The incumbent will design, create, and enhance workflows, databases, front-end interfaces, and other informatics tools to enable more efficient and reproducible capture, tracking, moving, distribution, sharing, integration, and analysis of a variety of genomic, genetic, phenotypic, clinical and related data ranging in volume from small to tens of Terabytes. The incumbent will frequently collaborate with others in the bioinformatics shared resource as well as the GCB Informatics team.
The Center's Informatics group is actively involved in initiatives to promote data and software skills among domain scientists as well as best practices for more productive and more reproducible computational genomics research.
The incumbent will have opportunities to put these to practice in collaboration with researchers from Duke's labs and core facilities. The incumbent will also participate in identifying, evaluating, and recommending new and emerging technologies to continually improve the data management, integration, querying, and analysis capabilities of the Center.
Specific responsibilities and activities include the following.

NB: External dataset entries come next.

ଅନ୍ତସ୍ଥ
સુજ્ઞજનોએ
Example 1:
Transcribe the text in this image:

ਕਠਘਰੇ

- Work with Shared Resource staff to identify, document, and refine requirements for working with genomic and other data effectively, scalable, and reproducible.

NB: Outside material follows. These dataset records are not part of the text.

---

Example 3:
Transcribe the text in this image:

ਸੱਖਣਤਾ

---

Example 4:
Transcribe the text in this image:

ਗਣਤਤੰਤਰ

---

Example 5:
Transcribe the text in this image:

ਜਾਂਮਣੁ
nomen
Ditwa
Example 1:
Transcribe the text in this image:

- Create tools that enable scalable and reproducible management, tracking, distribution, sharing, analysis, and archival of data, including tools that efficiently move data between data stores and high-performance computing environments.
- Design and implement data models, and deploy corresponding data stores that best meet users' needs, including relational, key/value, document, and graph data stores.

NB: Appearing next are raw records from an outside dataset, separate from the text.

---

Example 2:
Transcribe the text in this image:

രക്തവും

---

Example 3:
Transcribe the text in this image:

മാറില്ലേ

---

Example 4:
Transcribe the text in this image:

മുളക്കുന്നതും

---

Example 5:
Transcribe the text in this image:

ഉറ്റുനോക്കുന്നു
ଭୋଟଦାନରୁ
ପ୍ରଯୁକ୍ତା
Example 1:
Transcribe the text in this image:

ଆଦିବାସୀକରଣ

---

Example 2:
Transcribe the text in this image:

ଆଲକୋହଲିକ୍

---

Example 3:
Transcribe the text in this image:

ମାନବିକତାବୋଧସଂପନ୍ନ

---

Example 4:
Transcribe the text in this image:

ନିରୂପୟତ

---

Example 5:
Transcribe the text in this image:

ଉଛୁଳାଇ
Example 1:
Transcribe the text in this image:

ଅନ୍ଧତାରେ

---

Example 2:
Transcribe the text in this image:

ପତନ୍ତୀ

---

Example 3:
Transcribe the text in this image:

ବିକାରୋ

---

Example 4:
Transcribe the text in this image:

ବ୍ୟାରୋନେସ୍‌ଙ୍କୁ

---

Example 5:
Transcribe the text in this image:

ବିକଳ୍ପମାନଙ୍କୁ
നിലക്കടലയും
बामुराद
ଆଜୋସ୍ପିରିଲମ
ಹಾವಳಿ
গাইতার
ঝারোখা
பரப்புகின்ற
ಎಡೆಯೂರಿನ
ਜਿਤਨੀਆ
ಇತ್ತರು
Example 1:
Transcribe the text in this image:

- Participate in emerging technology and best practice evaluation, recommendation, and adoption projects for improving the data informatics capabilities of the Center. Identify and recommend candidate technologies.
- Develop front-end tools that allow researchers to visualize and explore the results of the data analysis performed by the Shared Resource.
We are looking for someone who is passionate about applying their software engineering skills to empower scientists to do more and better science, who derives energy from working in a team, and who is curious to explore, acquire, and share new skills and information science technology know-how. Specific qualifications include the following:
- Demonstrated ability to gather requirements from users and to translate these into technical software requirements and specifications.
- Experience with and strong knowledge of programming data-centered tools, interfaces, and workflows in languages frequently used in scientific computing, ideally in Python.
- Knowledge of implementing and querying relational data stores, in particular for PostgreSQL (or MySQL, Oracle).
- Experience with developing and deploying software tools for Unix, in particular, Linux.
- Demonstrated ability to work independently as well as in teams, and to collaborate and communicate effectively with diverse groups of people ranging from technical IT staff to academic researchers and students.
In addition to the above, some combination of the following is desirable:
- B.S. degree in an Information Science, Computer Science, Information Technology, Bioinformatics, or related field, and at least 3 years of relevant professional experience.
- Experience with NoSQL data stores (such as CouchDB or MongoDB), graph databases, or RDF triple stores (such as Neo4J, OpenLink Virtuoso, or Blazegraph®).
- Experience in developing tools or data stores for biological big data, in particular genomic, genetic, next-generation sequencing, and other large-volume data.
- Experience with implementing data management, processing, and analysis workflows and tools for massively parallel or distributed execution on high-performance computational infrastructure.
- Experience contributing to open-source and collaborative software projects, and to working with distributed version control (in particular Git).